Earlier this week, I learned that you are not being regarded as well as I like to see.
According to the IBM Institute for Business Value, the percentage of CEOs who say that IT is effective at delivering basic technology services has declined in ten years from 64% to 36%.
Surprisingly, tech leaders agreed, declining from 69% ten years ago to 47% today.
Why do you think this is?
Among the reasons, one stands out for sure: Overwhelm. The overwhelm of work to be done, the overwhelm of options to choose, the overwhelm of misinformation, the overwhelm of budget constraints, the overwhelm of talent competition.
Overwhelm is real. As is a lack of education.
Executives need clarity on what they hear about but know so little about (think AI). Employees need direction on what they can or cannot due (shadow IT, security vulnerabilities). Customers need confidence that the solution offered solves the actual problem..
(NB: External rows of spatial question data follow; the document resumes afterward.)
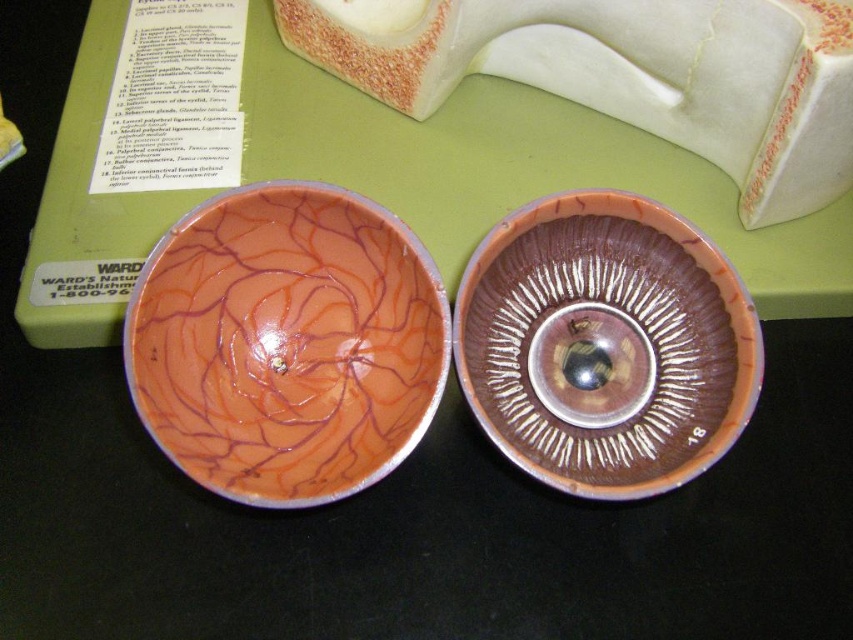
Can you confirm if matte orange bowl at center is shorter than shiny brown bowl at center?

No.

Which is behind, point (379, 394) or point (666, 422)?

Positioned behind is point (666, 422).

At what (x,y) coordinates should I click in order to perform the action: click on matte orange bowl at center. Please return your answer as a coordinate pair (x, y). The width and height of the screenshot is (853, 640). Looking at the image, I should click on (286, 344).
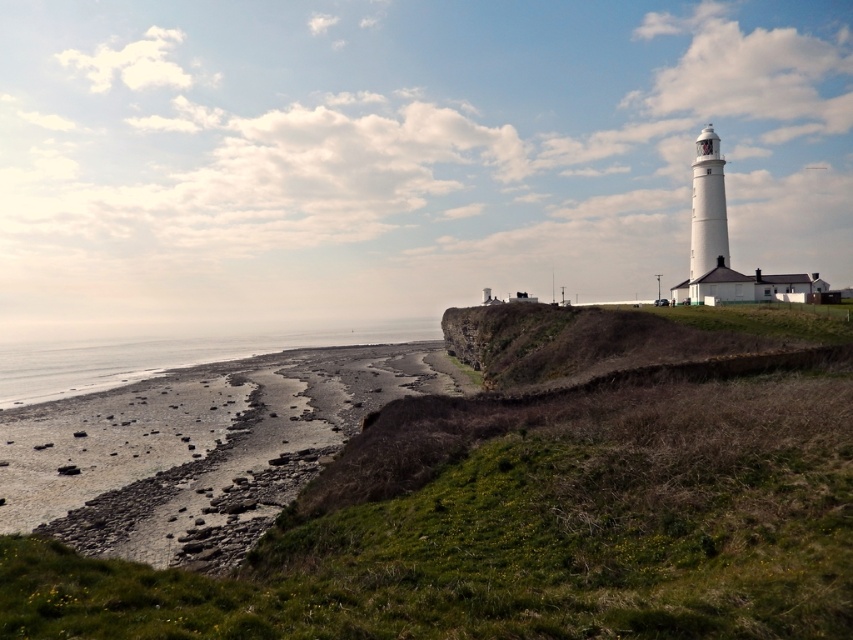
In the scene shown: You are standing at the base of the white lighthouse and want to reach the gray sand at lower left without stepping on the smooth pebbles at lower left. What should you do?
How do we combat a lack of knowledge and a load of exhaustion?
Four Words We Think We Understand Because We Are So Tired Of Hearing Them
Vision. Collaboration. Measurement. Integration.
We cast a vision when we should query about the vision.
We scratch the surface of business needs when we need to plunge into business opportunities.
We measure accomplishments when we need to measure outcomes and value.
We build at points of need when we need to immerse technology at every place in the organization.
Technology isn’t isolated; it powers a reimagined business. That requires diving into more rather than assuming that vision, collaboration, measurement and integration have been accomplished.
Part of the confidence loss over the years is IT being evaluated on “What have you done for me?” rather than “What are you doing with me?”
The first key in regaining confidence is moving from being a key contributor to being the Prime Navigator. Know the outcome, guide the way.
Five Results That Garner Lasting Credibility (IBM Study)
Growing Revenue
Increasing Production
Securing Applications and Data
Innovating Service
Aligning Business
These five mark the effectiveness of CIO leadership today. So, the second key to regaining confidence is that you are a Lead Hitter. Step up to the plate. Knock it out of the park.
Overwhelm and lack of knowledge (either ignorance or misinformation) erode at confidence levels, yours and theirs.
You know that you need to ring the cash register, produce, secure, innovate and align. You get it.
And you need to do so with leaders and not just for leaders.
The last sentence is still your biggest challenge and your biggest opportunity.
Your executive team wonders How technology serves them. But they still don’t understand AI, let alone new horizons in computing and human-machine co-action.
You need to know What they want and Why they want it . Then you can explain, explore and educate on How to get there.
There has never been a greater time for confidence in technology. Or in you.
Confidence is the product of what I call Near Leadership. You get alongside (to focus and to educate) to help others get ahead.